After writing the job scope, you list the key accomplishments that sell you specifically for the role you are pursuing, cherry-picking from your master list. You determine what those accomplishments are by carefully analyzing the prospective employer’s job description.

When you write your bullets, work to create a snapshot that will be clear to someone outside your company. (Be sure to avoid internal acronyms!) As much as possible, quantify your accomplishments, providing a metric for the success of the work (time saved, money saved, percentage of controls tested, whatever it might be). For every bullet include the “so what” – why was this accomplishment an accomplishment? Why was it important to your team or your employer? 

Once you have built your résumé, test it. Have other people read it and ask them if they have a clear picture of your work and accomplishments. Ask if they found your overall career an interesting story.

The results! Your carefully architected résumé will prompt interviewers to ask about the work that will help sell you for the role. From there, you will be able to roll out your most impressive stories, adding color and details.

Another benefit: If the interviewer hasn’t asked about something that you think is a great bit of your experience, you can point to the bullet on your resume, paint the picture, and show them why it is important in their consideration of you for the role.

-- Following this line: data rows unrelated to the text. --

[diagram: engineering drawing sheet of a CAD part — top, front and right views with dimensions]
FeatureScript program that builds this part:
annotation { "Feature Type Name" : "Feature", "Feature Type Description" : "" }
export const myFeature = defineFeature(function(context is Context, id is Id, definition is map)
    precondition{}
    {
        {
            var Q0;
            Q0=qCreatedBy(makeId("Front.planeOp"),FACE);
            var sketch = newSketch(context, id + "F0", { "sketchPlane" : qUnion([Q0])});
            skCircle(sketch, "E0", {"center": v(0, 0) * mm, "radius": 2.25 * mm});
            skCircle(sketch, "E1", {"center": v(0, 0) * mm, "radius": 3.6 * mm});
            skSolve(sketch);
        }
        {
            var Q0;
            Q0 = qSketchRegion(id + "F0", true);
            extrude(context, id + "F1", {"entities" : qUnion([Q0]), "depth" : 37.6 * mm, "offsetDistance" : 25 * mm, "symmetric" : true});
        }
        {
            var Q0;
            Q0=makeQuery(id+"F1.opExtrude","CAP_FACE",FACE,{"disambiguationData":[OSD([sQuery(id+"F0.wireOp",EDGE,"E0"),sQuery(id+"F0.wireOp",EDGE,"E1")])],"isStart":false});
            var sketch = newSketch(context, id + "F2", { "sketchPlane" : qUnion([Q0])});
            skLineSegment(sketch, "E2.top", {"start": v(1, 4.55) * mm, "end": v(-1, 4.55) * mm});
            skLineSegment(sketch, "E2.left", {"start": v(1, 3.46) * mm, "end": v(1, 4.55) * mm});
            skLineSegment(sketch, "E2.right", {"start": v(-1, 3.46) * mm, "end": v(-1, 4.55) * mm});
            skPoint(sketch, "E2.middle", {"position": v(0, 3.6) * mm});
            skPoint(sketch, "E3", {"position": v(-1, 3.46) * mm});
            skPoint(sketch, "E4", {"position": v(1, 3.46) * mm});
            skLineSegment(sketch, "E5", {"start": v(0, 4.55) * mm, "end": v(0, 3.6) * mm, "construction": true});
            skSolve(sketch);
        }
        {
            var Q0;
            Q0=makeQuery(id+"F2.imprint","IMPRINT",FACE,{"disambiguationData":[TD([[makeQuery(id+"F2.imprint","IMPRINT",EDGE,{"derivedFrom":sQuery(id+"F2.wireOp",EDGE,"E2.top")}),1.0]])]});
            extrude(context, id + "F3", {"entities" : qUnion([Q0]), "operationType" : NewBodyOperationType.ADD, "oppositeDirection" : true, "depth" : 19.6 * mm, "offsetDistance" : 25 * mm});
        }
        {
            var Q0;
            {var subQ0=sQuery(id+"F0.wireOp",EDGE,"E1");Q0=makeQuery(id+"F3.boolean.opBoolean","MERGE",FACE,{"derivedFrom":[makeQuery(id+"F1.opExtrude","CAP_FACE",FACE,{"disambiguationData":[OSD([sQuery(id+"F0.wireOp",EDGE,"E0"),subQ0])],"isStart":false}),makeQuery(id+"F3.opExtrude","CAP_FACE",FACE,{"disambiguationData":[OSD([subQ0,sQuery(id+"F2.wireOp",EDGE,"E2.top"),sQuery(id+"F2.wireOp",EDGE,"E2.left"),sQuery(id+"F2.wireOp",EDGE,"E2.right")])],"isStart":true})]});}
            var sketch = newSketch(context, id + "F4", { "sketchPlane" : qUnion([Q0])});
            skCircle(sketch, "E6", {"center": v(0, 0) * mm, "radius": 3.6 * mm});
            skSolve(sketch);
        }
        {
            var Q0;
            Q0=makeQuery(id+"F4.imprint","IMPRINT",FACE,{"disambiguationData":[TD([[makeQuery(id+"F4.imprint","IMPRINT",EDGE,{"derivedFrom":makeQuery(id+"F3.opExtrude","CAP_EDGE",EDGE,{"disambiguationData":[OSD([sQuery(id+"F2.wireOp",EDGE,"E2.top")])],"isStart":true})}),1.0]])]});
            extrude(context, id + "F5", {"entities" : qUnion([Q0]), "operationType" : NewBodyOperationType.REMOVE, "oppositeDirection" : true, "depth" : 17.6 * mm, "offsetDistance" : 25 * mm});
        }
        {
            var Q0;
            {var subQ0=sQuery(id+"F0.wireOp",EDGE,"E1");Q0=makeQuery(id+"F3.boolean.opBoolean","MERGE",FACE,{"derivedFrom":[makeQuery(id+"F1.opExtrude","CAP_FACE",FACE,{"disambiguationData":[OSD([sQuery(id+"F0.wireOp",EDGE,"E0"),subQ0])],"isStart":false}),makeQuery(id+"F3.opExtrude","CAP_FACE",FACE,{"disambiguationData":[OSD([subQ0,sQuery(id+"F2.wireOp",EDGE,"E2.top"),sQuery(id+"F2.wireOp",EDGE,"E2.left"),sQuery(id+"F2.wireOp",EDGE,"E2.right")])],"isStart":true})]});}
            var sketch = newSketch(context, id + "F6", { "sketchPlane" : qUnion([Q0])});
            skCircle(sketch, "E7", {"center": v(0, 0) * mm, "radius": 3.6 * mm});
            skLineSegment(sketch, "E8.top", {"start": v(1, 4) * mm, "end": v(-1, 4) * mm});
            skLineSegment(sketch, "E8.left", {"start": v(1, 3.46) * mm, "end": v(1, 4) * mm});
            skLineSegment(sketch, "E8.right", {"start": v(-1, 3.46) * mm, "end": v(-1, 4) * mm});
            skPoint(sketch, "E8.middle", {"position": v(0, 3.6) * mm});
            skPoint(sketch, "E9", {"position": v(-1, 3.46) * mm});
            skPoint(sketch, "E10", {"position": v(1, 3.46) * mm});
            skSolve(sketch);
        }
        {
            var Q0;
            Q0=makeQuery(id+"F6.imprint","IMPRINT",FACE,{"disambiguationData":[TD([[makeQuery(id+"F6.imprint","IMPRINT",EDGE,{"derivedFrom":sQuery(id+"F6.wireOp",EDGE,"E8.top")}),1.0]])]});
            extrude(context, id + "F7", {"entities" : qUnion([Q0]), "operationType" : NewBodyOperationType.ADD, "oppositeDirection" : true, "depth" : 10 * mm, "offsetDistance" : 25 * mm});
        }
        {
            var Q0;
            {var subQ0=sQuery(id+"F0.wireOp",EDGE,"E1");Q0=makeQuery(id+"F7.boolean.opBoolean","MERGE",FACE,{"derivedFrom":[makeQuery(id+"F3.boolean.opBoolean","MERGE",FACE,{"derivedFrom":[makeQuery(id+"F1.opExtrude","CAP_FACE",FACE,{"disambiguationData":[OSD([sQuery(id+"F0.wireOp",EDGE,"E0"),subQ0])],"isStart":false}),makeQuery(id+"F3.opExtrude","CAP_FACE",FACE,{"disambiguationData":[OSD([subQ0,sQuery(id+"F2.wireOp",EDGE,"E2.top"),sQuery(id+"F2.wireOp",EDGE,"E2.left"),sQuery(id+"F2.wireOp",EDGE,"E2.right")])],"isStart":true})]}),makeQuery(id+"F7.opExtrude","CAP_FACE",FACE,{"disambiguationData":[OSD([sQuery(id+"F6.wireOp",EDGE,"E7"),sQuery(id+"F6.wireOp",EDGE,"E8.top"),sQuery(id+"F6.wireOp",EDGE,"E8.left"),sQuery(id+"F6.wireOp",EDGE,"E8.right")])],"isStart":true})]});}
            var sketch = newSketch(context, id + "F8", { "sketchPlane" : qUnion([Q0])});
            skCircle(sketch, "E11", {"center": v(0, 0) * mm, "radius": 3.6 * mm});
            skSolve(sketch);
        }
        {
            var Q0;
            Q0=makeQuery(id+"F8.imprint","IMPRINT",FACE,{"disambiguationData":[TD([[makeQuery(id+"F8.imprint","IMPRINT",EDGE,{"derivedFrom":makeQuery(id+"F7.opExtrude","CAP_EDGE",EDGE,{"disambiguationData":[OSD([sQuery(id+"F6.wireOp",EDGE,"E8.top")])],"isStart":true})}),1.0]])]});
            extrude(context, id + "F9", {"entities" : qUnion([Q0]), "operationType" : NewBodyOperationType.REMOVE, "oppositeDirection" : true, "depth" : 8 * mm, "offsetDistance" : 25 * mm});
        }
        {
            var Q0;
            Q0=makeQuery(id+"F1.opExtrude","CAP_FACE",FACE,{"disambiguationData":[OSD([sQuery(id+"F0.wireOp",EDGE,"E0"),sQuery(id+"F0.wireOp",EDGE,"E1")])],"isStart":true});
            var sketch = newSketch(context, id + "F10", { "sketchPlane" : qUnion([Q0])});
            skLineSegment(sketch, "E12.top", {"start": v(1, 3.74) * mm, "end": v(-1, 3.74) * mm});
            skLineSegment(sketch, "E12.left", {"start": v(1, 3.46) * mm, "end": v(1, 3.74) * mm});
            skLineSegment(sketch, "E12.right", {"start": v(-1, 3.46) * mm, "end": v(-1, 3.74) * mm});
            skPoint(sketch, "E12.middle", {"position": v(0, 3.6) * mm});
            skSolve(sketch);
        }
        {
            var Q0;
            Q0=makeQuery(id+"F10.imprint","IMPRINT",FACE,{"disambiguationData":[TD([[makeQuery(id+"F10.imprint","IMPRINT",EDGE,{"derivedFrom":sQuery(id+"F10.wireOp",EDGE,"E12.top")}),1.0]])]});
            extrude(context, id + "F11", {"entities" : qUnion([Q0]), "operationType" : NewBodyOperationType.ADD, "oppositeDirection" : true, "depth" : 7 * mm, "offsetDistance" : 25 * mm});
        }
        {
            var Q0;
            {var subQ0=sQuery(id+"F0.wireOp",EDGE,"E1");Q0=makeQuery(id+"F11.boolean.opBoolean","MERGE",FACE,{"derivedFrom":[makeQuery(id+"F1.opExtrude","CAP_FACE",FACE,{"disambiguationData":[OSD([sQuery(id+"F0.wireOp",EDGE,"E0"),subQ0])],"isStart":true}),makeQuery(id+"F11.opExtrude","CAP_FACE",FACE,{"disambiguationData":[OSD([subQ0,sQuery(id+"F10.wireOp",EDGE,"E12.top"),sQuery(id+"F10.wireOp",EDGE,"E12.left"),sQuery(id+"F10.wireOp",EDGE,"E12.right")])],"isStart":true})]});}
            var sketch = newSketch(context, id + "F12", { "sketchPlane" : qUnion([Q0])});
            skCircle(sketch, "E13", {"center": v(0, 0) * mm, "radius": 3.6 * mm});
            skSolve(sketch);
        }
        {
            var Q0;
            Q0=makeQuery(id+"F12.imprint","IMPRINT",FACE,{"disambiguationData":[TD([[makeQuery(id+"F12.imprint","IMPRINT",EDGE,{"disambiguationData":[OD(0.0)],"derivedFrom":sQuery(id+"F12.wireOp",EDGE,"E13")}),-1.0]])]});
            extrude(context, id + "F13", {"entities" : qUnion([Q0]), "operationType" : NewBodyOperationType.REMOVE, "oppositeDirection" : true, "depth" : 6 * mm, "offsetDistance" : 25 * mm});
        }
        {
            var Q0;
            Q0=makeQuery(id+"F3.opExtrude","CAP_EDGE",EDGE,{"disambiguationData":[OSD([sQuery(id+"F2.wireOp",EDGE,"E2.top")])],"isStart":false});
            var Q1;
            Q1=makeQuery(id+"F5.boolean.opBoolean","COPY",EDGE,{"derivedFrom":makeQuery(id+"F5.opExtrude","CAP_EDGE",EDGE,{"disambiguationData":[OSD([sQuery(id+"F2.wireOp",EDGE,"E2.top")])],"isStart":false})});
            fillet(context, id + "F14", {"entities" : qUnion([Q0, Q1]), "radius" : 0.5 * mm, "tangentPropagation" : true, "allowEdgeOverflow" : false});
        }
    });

Even more horsepower in your interview performance: By preparing your resume strategically, you will have already organized and rehearsed your best work stories, making your interview presentation crisp and professional.

Finally, you have a far better chance of transforming the interview into a consulting conversation that helps you show the interviewers how you are the candidate who can help them solve the problem they are hiring for.

I know this résumé and interview hack works because I have been using it for years with my candidates – candidates who go on to have great interviews and win offers. Please put this technique to use and teach it to others because for far too long, most people have been using weak résumés that follow outdated conventions. Once you have a strategic, value-driven résumé, your interviews will be so much better. Try it and see!